This tutorial covers basic usage and functions of the Mac version of the UTAU software, known as UTAU-Synth.
It will NOT cover the recording, file organization and oto.ini configuration parts of voicebank creation. However, it will show where the FRQ and oto.ini functions are located in UTAU-Synth.
Please Note: This tutorial will use an English translated version of UTAU-Synth. Hika421's English patch can be downloaded here.
Table of Contents
Download and Installation
The downloads for UTAU-Synth can be found on the UTAU-Synth website download page.
Do not trust downloads of UTAU-Synth from any other source.
1. Download the newest version of UTAU-Synth. Each download link is marked with a release date.
2. Locate the downloaded .dmg and double-click to open.
3. Install UTAU-Synth by dragging it to the shortcut labeled アプリケーション (Applications)
4. When you run UTAU-Synth for the first time, it will request a license:
5. You will now be able to use the UTAU software by clicking on the highlighted button on the next window, which also indicates the number of days remaining in your license
You will need to renew your license each month by re-visiting the UTAU-Synth website and going through this process.
UTAU-Synth only comes with the default voicebank Defoko (デフォ子, also known as Utane Uta/唄音ウタ).
You must download and install all other voicebanks separately.
To Install .RAR or .ZIP Voicebanks
PLEASE NOTE: You will need an archive utility that can unzip files with Japanese filenames without corrupting them. The most highly recommended one is The Unarchiver.
When you download a voicebank in either .zip or .rar format, unzip it using your archive utility.
Voicebank folders must go into Library > UTAU > voice.
Please Note: On Lion and Mountain Lion, the Library folder is hidden. To navigate to Library > UTAU > voice, first open "Go" in the Finder and select "Go to Folder…" and type in "~/Library" to navigate to the Library. You can then ceate a shortcut in your left navigation bar to the Library or UTAU folder.

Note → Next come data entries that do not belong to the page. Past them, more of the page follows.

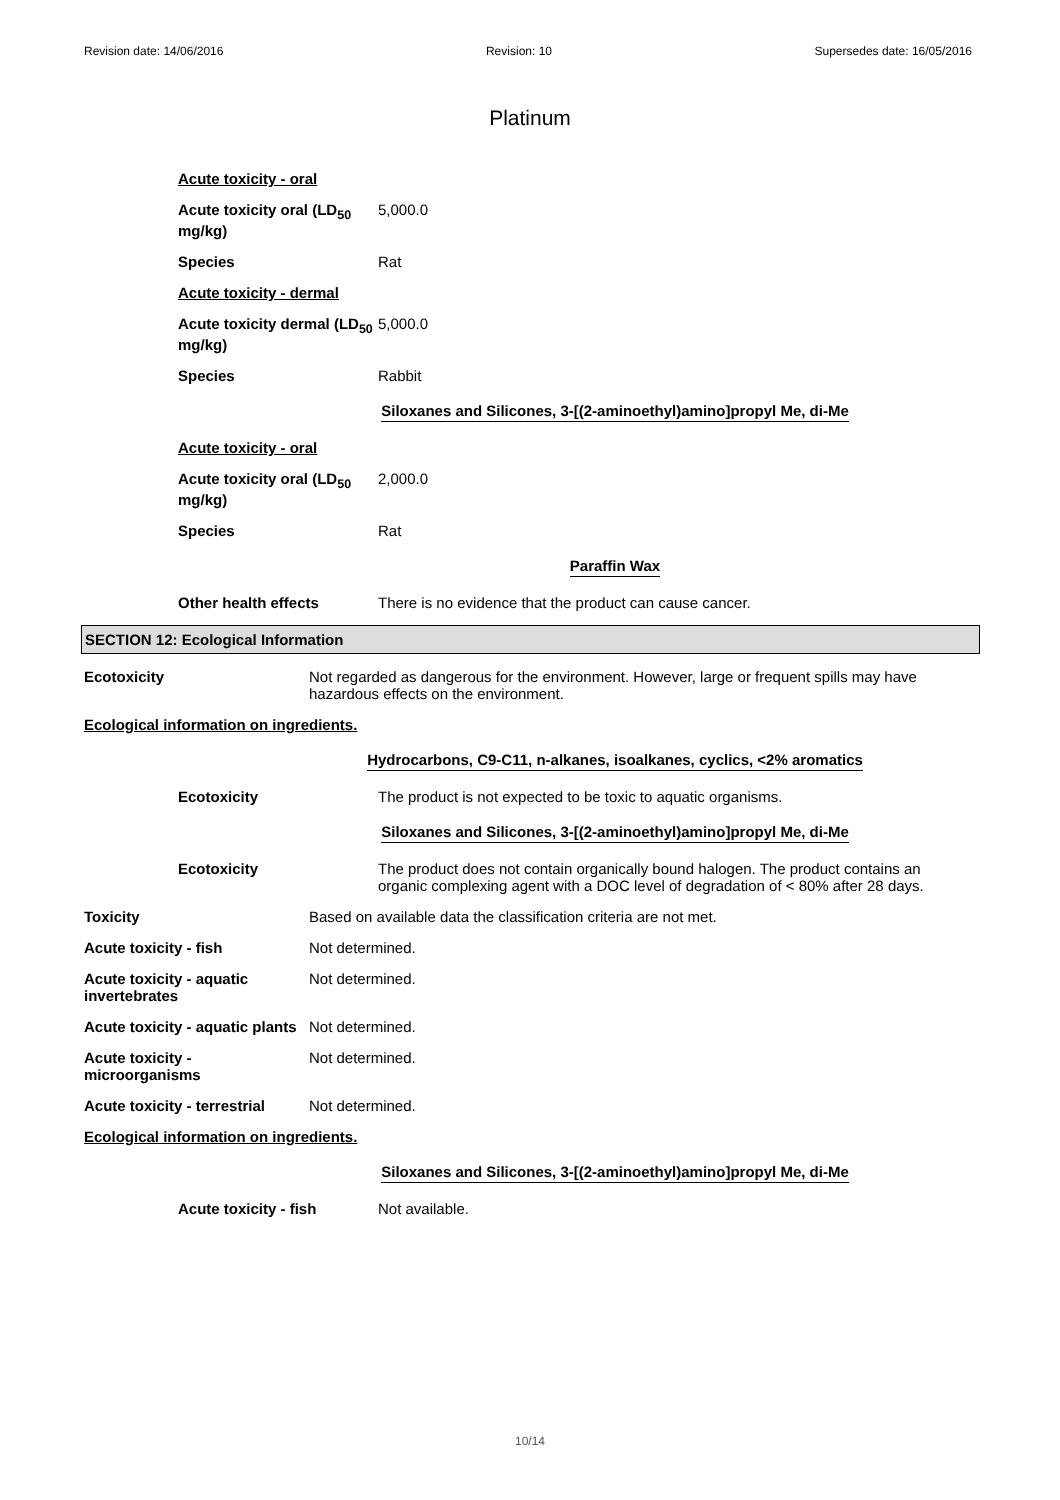Revision date: 14/06/2016 Revision: 10 Supersedes date: 16/05/2016
Platinum
Acute toxicity - oral
Acute toxicity oral (LD<sub>50</sub> mg/kg)
5,000.0
Species Rat
Acute toxicity - dermal
Acute toxicity dermal (LD<sub>50</sub> mg/kg)
5,000.0
Species Rabbit
Siloxanes and Silicones, 3-[(2-aminoethyl)amino]propyl Me, di-Me
Acute toxicity - oral
Acute toxicity oral (LD<sub>50</sub> mg/kg)
2,000.0
Species Rat
Paraffin Wax
Other health effects There is no evidence that the product can cause cancer.
SECTION 12: Ecological Information
Ecotoxicity Not regarded as dangerous for the environment. However, large or frequent spills may have hazardous effects on the environment.
Ecological information on ingredients.
Hydrocarbons, C9-C11, n-alkanes, isoalkanes, cyclics, <2% aromatics
Ecotoxicity The product is not expected to be toxic to aquatic organisms.
Siloxanes and Silicones, 3-[(2-aminoethyl)amino]propyl Me, di-Me
Ecotoxicity The product does not contain organically bound halogen. The product contains an organic complexing agent with a DOC level of degradation of < 80% after 28 days.
Toxicity Based on available data the classification criteria are not met.
Acute toxicity - fish Not determined.
Acute toxicity - aquatic invertebrates
Not determined.
Acute toxicity - aquatic plants
Not determined.
Acute toxicity - microorganisms
Not determined.
Acute toxicity - terrestrial
Not determined.
Ecological information on ingredients.
Siloxanes and Silicones, 3-[(2-aminoethyl)amino]propyl Me, di-Me
Acute toxicity - fish Not available.
10/14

To Install .UAR Voicebanks
Simply double-click the .UAR icon. .UAR is UTAU's native voicebank installation filetype and UTAU-Synth will open and prompt you to install the voicebank automatically.
The Interface and Basic Menu Functions
The UTAU-Synth interface resembles other MIDI-editing software. It consists of a piano roll on a grid divided by musical measures. It very similar to its PC predecessor; however, unlike PC UTAU, UTAU-Synth has a separate area down at the bottom for envelope and volume editing.
Edit the time signature by right-clicking the 4/4 in the measures bar and selecting the first option on the dropdown menu.
Quantize: The shortest division of a note possible that you can manipulate using the Arrow Selection tool.
Length: The default note length placed by the Pencil tool.
Lyric: Brings up a text box where you can input hiragana (will not properly work with alphanumeric characters). You can select a section of the UST and input chunks of lyrics this way.
Search: Type in a phoneme and hit enter to jump to instances of that phoneme throughout the UST.
Fitting a Premade UST To a Voicebank
This is the most basic use of UTAU, since many UTAU users provide .UST files for the community to use.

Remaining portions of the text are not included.